### TASK DESCRIPTION
From the autoencoder notebook text below, write out the passage between "device = 'cuda'" and "Error Rate (BER)", inclusive, keeping every word and character unchanged.

### EXTRACTED TEXT
____________

#  Learn Modulation and Bit-Wise Demodulation in the AWGN Channel with Deep Neural Networks by Autoencoders and End-to-end Training

This code is provided as supplementary material of the "Spring School 2022: Emerging and Future Communication Networks: Technologies, Architectures, and Tools" lecture by Laurent Schmalen. This material has been presented in part at ECOC 2020

> Boris Karanov, Polina Bayvel, and Laurent Schmalen, "End-to-end Learning in Optical Fiber Communications: Concept and Transceiver Design," Proc. European Conference on Optical Communications (ECOC), Brussels, Belgium, Dec. 2020

This code is also part of the supplementary material of the lecture "Machine Learning and Optimization in Communications (MLOC)" at Karlsruhe Institute of Technology (KIT).<br>

_Acknowledgment_: Parts of this code have been developed by Benedikt Geiger, whose help is greatly appreciated

This code illustrates
* End-to-end-learning of modulation scheme and demodulator in an AWGN channel with binary autoencoder

### Imports

In [3]:
import torch
import torch.nn as nn
import torch.optim as optim
import numpy as np
import matplotlib
import matplotlib.pyplot as plt
from ipywidgets import interactive
import ipywidgets as widgets

device = 'cuda' if torch.cuda.is_available() else 'cpu'
print("We are using the following device for learning:",device)

We are using the following device for learning: cuda


### Helper function to compute the Bit Error Rate (BER)

____________

### EXTRACTED INFORMATION
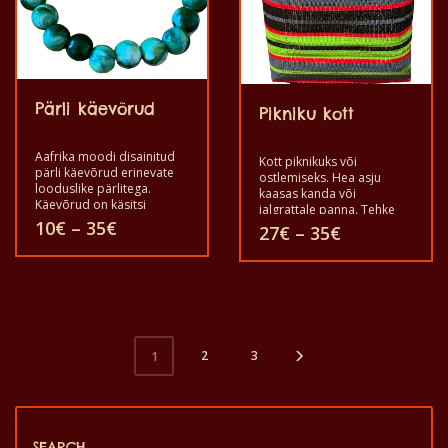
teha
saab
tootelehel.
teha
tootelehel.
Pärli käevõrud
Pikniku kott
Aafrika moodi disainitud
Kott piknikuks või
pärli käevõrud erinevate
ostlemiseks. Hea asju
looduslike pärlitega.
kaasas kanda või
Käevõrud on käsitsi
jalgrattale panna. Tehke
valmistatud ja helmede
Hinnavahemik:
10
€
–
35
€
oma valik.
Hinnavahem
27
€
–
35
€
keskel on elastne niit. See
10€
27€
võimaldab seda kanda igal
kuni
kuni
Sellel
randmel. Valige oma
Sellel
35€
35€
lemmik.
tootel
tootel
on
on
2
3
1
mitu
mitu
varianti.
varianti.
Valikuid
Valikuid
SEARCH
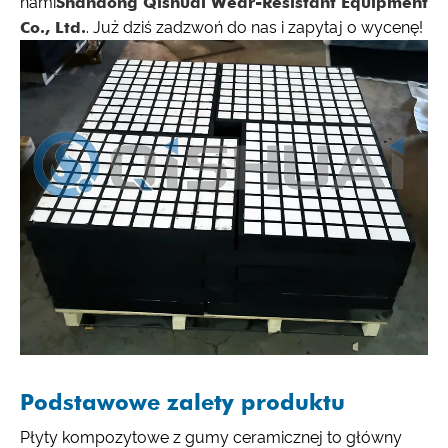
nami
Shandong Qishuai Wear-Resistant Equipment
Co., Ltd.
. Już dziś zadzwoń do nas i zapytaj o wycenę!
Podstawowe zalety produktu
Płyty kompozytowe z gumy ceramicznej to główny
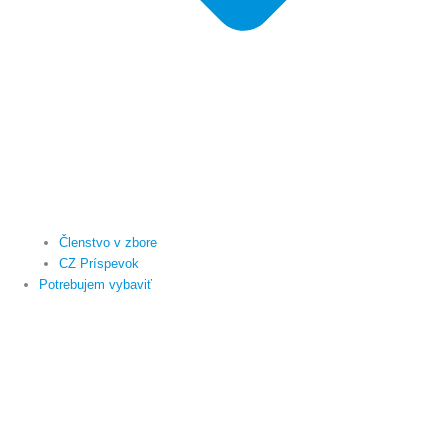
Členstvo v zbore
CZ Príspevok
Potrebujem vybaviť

____________

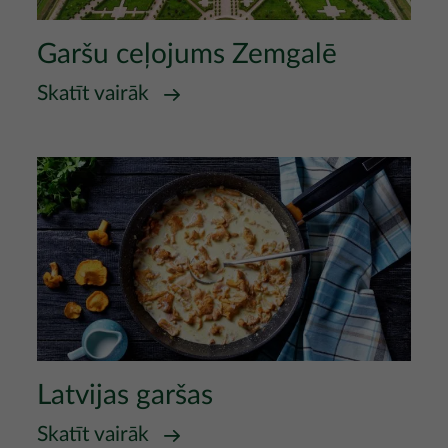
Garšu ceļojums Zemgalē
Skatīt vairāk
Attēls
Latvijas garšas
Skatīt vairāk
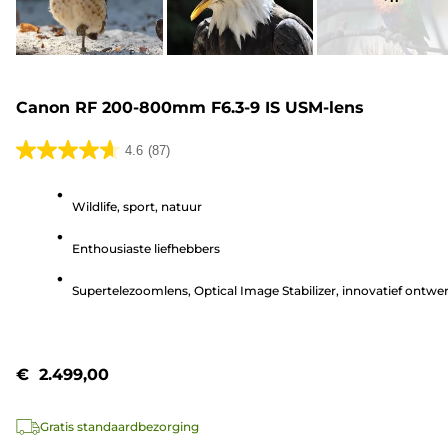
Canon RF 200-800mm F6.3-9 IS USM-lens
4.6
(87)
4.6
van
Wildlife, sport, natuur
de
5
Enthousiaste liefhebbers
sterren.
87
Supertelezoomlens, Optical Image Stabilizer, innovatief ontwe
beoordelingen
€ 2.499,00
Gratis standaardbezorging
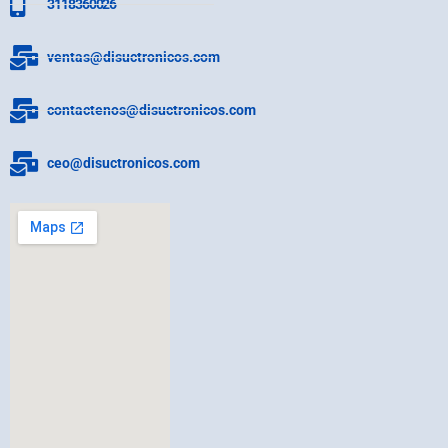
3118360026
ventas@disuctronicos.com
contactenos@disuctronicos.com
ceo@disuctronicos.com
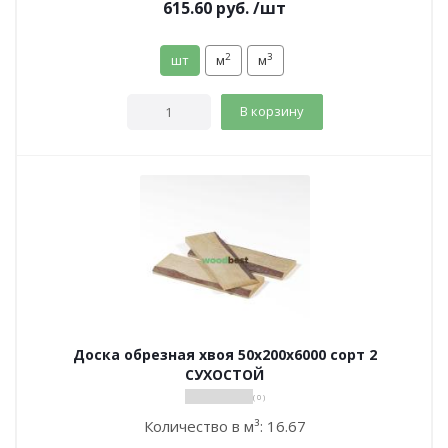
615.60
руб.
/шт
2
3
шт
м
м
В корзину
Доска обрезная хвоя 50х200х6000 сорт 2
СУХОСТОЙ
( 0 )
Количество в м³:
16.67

____________

### OUTPUT FOR THIS TASK
device = 'cuda' if torch.cuda.is_available() else 'cpu'
print("We are using the following device for learning:",device)

We are using the following device for learning: cuda


### Helper function to compute the Bit Error Rate (BER)